X.
LINCOLN had the keenest sense of humor, and always saw the laughable side even of disaster. In his humor there was logic and the best of sense. No matter how complicated the question, or how embarrassing the situation, his humor furnished an answer and a door of escape.
Vallandigham was a friend of the South, and did what he could to sow the seeds of failure. In his opinion everything, except rebellion, was unconstitutional.
He was arrested, convicted by a court martial, and sentenced to imprisonment.
There was doubt about the legality of the trial, and thousands in the North denounced the whole proceeding as tyrannical and infamous. At the same time millions demanded that Vallandigham should be punished.

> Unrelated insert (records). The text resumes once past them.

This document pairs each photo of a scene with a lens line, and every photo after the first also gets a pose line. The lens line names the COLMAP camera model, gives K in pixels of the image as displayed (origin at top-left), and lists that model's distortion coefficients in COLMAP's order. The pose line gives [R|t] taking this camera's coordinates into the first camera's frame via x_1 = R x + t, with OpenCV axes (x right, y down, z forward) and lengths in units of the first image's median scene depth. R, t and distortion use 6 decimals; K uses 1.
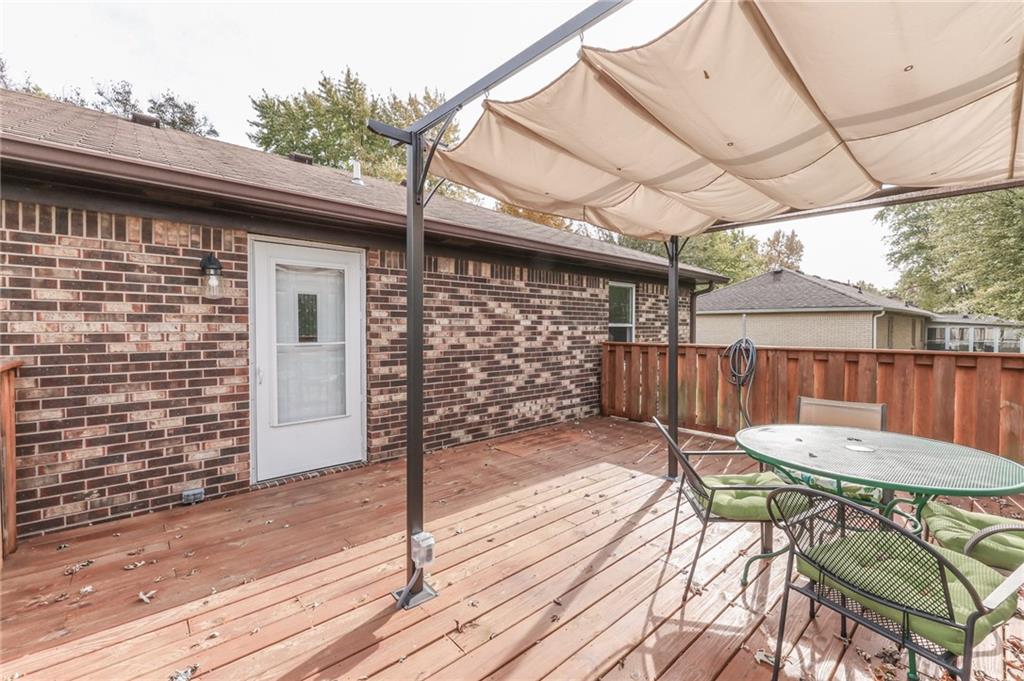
lens RADIAL K [[442.7, 0, 513.2], [0, 442.7, 337.4], [0, 0, 1]] dist [0.002032, 0.000016]
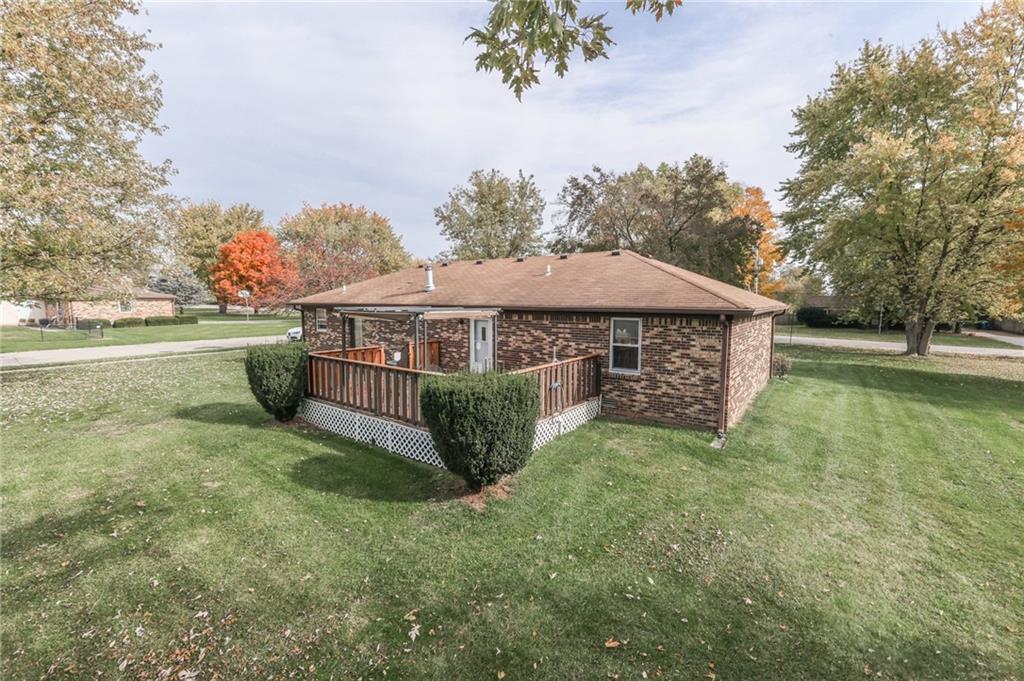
lens RADIAL K [[442.7, 0, 513.2], [0, 442.7, 337.4], [0, 0, 1]] dist [0.002032, 0.000016]
pose [[0.179032, 0.089268, -0.979785, 2.173051], [-0.018099, 0.996006, 0.087438, -0.235817], [0.983677, 0.002079, 0.179932, 0.432023]]
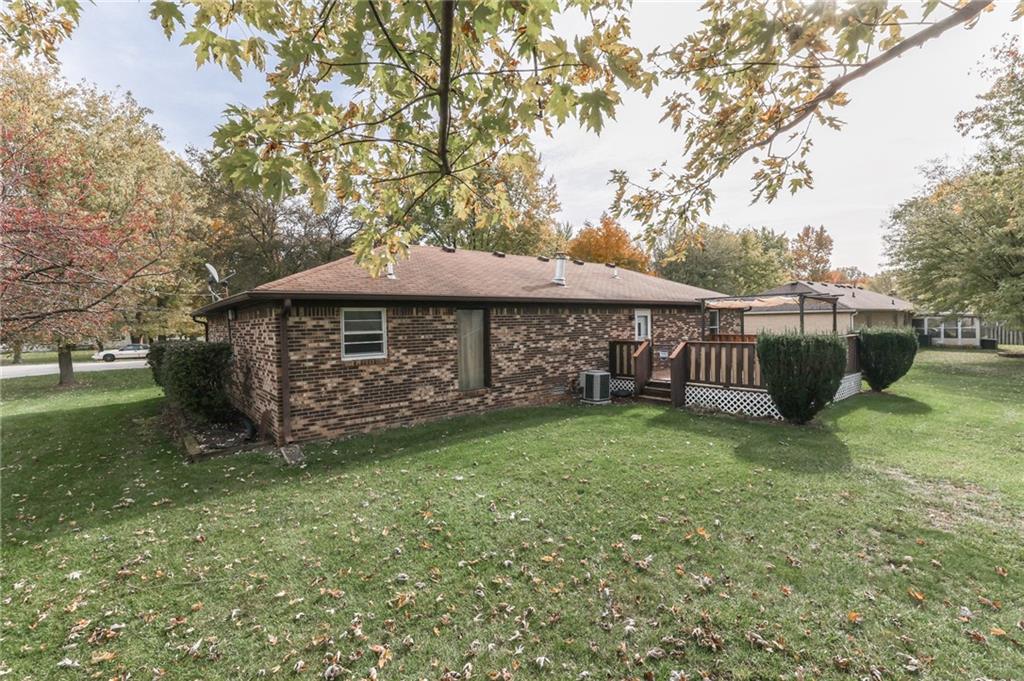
lens RADIAL K [[453.9, 0, 511.8], [0, 453.9, 335.3], [0, 0, 1]] dist [0.000544, -0.000222]
pose [[0.998398, -0.020770, -0.052631, -0.953111], [0.021212, 0.999744, 0.007850, -0.033401], [0.052455, -0.008953, 0.998583, -2.021311]]
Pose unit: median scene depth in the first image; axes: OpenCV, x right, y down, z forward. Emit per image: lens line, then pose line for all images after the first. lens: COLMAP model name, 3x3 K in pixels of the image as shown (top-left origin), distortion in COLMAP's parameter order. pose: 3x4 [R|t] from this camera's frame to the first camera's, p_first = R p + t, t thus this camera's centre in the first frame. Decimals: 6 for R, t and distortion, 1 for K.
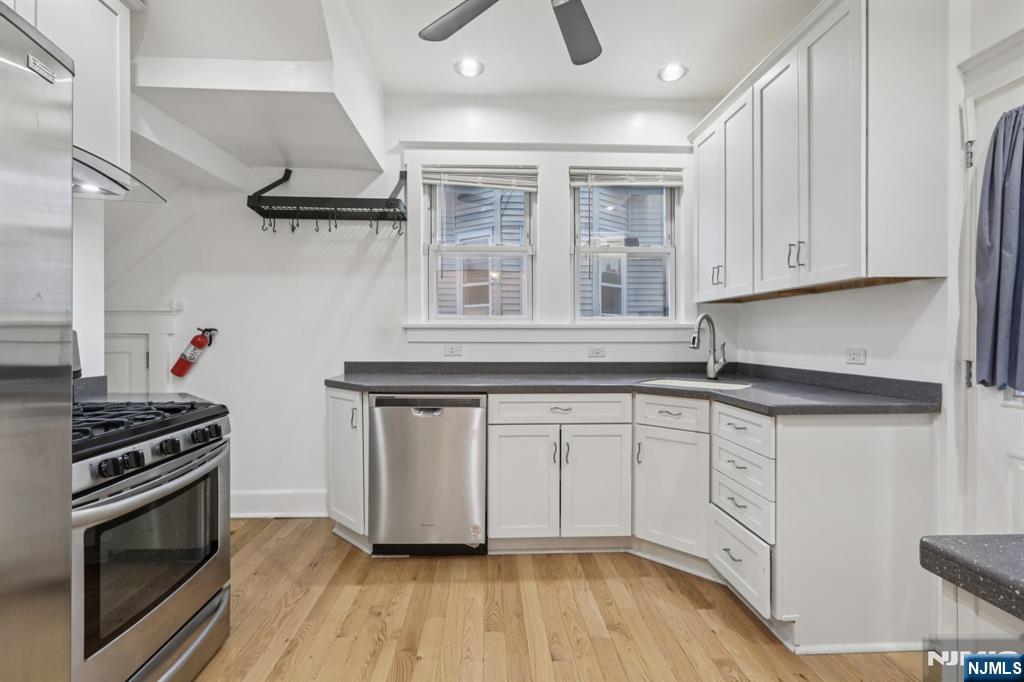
lens RADIAL K [[472.8, 0, 512.3], [0, 472.8, 337.7], [0, 0, 1]] dist [-0.001604, 0.000333]
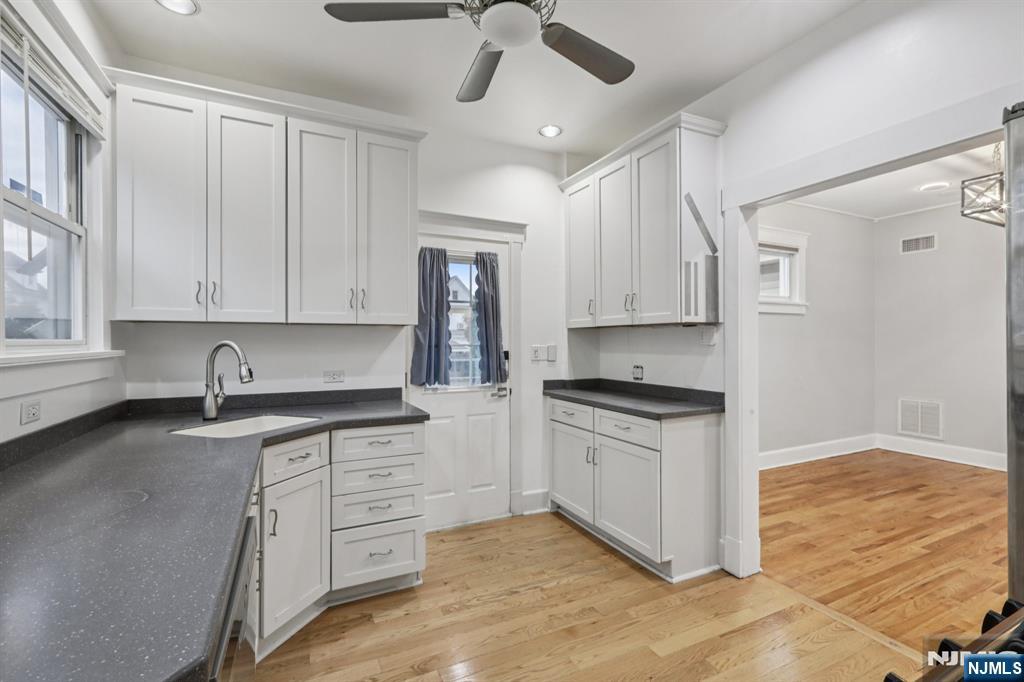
lens RADIAL K [[456.0, 0, 512.0], [0, 456.0, 341.0], [0, 0, 1]] dist [0.001312, 0.000550]
pose [[-0.392492, -0.001882, 0.919753, -0.479504], [0.006375, 0.999968, 0.004767, -0.045998], [-0.919733, 0.007734, -0.392468, 0.785825]]
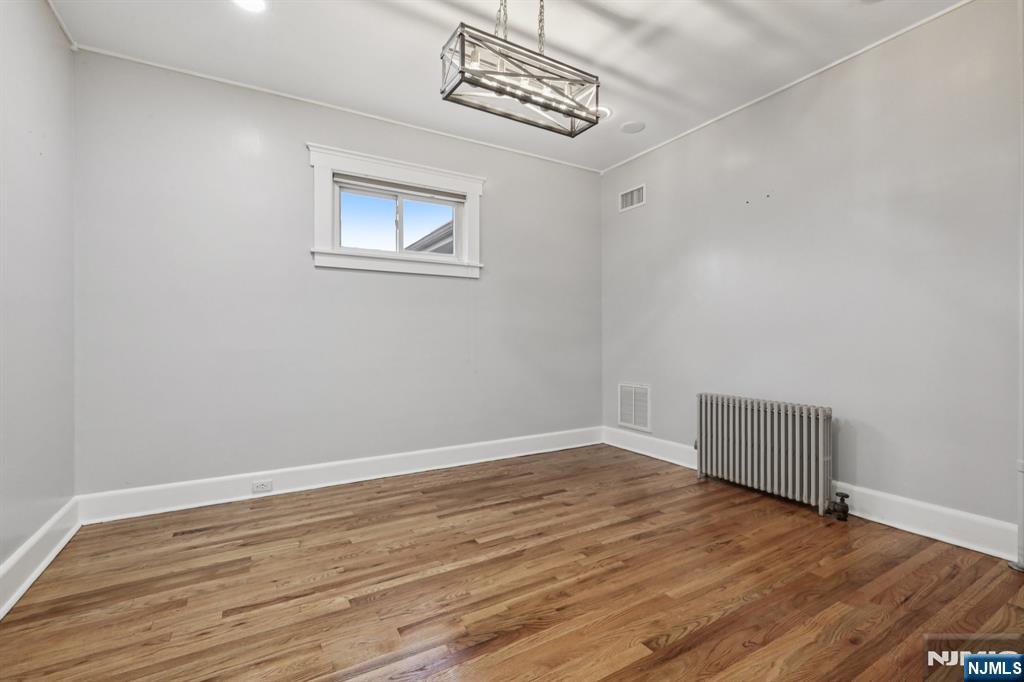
lens RADIAL K [[454.4, 0, 515.0], [0, 454.4, 339.1], [0, 0, 1]] dist [-0.001244, 0.000054]
pose [[-0.470160, 0.001172, 0.882581, -0.584751], [0.006826, 0.999974, 0.002309, 0.046812], [-0.882555, 0.007110, -0.470155, -0.308150]]
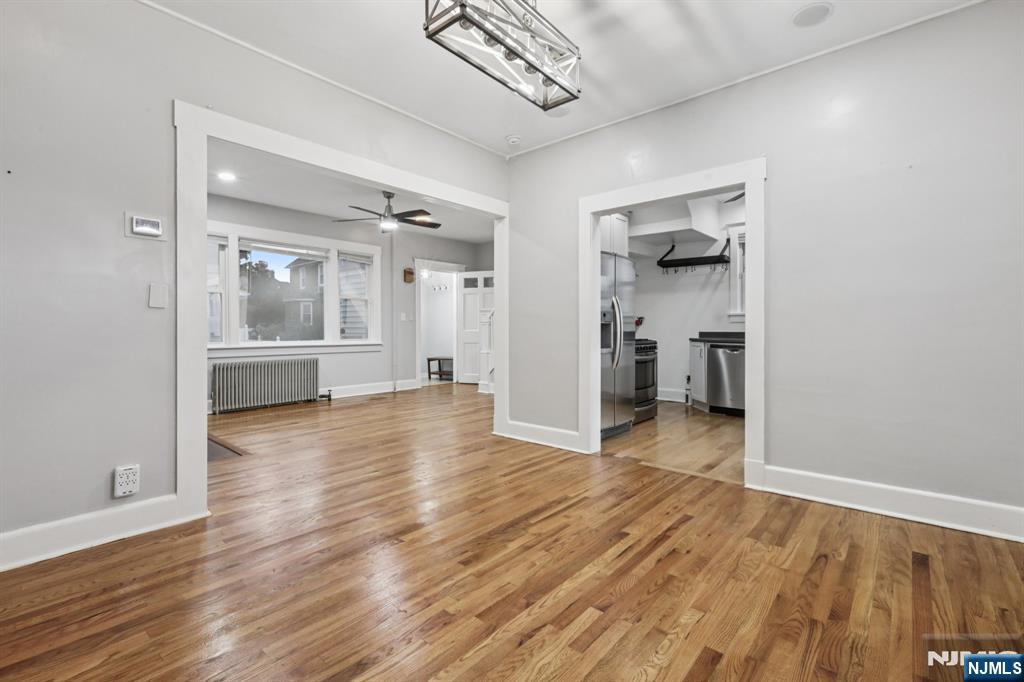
lens RADIAL K [[455.9, 0, 512.9], [0, 455.9, 327.4], [0, 0, 1]] dist [-0.000238, 0.000107]
pose [[0.723310, -0.004904, -0.690506, 0.479419], [-0.001136, 0.999965, -0.008291, 0.051135], [0.690523, 0.006781, 0.723279, -1.119386]]
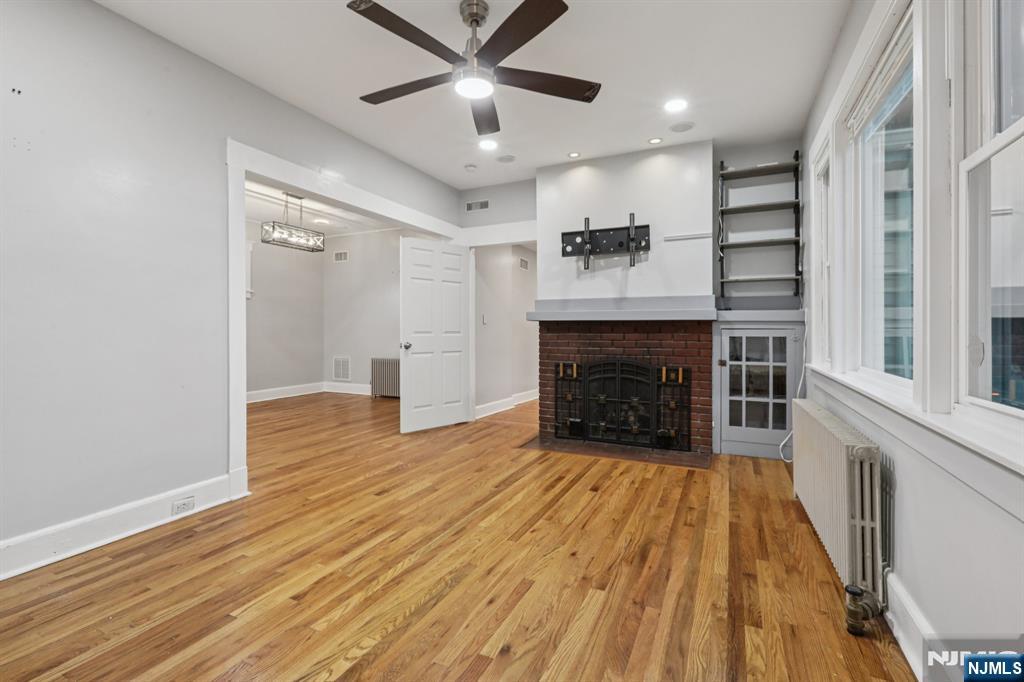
lens RADIAL K [[456.0, 0, 512.0], [0, 456.0, 341.0], [0, 0, 1]] dist [0.001312, 0.000550]
pose [[-0.880734, -0.014185, 0.473400, -1.648810], [-0.003154, 0.999705, 0.024086, 0.032849], [-0.473602, 0.019720, -0.880518, 0.577032]]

Lincoln's humor came to the rescue. He disapproved of the findings of the court, changed the punishment, and ordered that Mr. Vallandigham should be sent to his friends in the South.
Those who regarded the act as unconstitutional almost forgave it for the sake of its humor.
Horace Greeley always had the idea that he was greatly superior to Lincoln, because he lived in a larger town, and for a long time insisted that the people of the North and the people of the South desired peace. He took it upon himself to lecture Lincoln. Lincoln, with that wonderful sense of humor, united with shrewdness and profound wisdom, told Greeley that, if the South really wanted peace, he (Lincoln) desired the same thing, and was doing all he could to bring it about. Greeley insisted that a commissioner should be appointed, with authority to negotiate with the representatives of the Confederacy. This was Lincoln's opportunity. He authorized Greeley to act as such commissioner. The great editor felt that he was caught. For a time he hesitated, but finally went, and found that the Southern commissioners were willing to take into consideration any offers of peace that Lincoln might make, consistent with the independence of the Confederacy.
The failure of Greeley was humiliating, and the position in which he was left, absurd.
Again the humor of Lincoln had triumphed.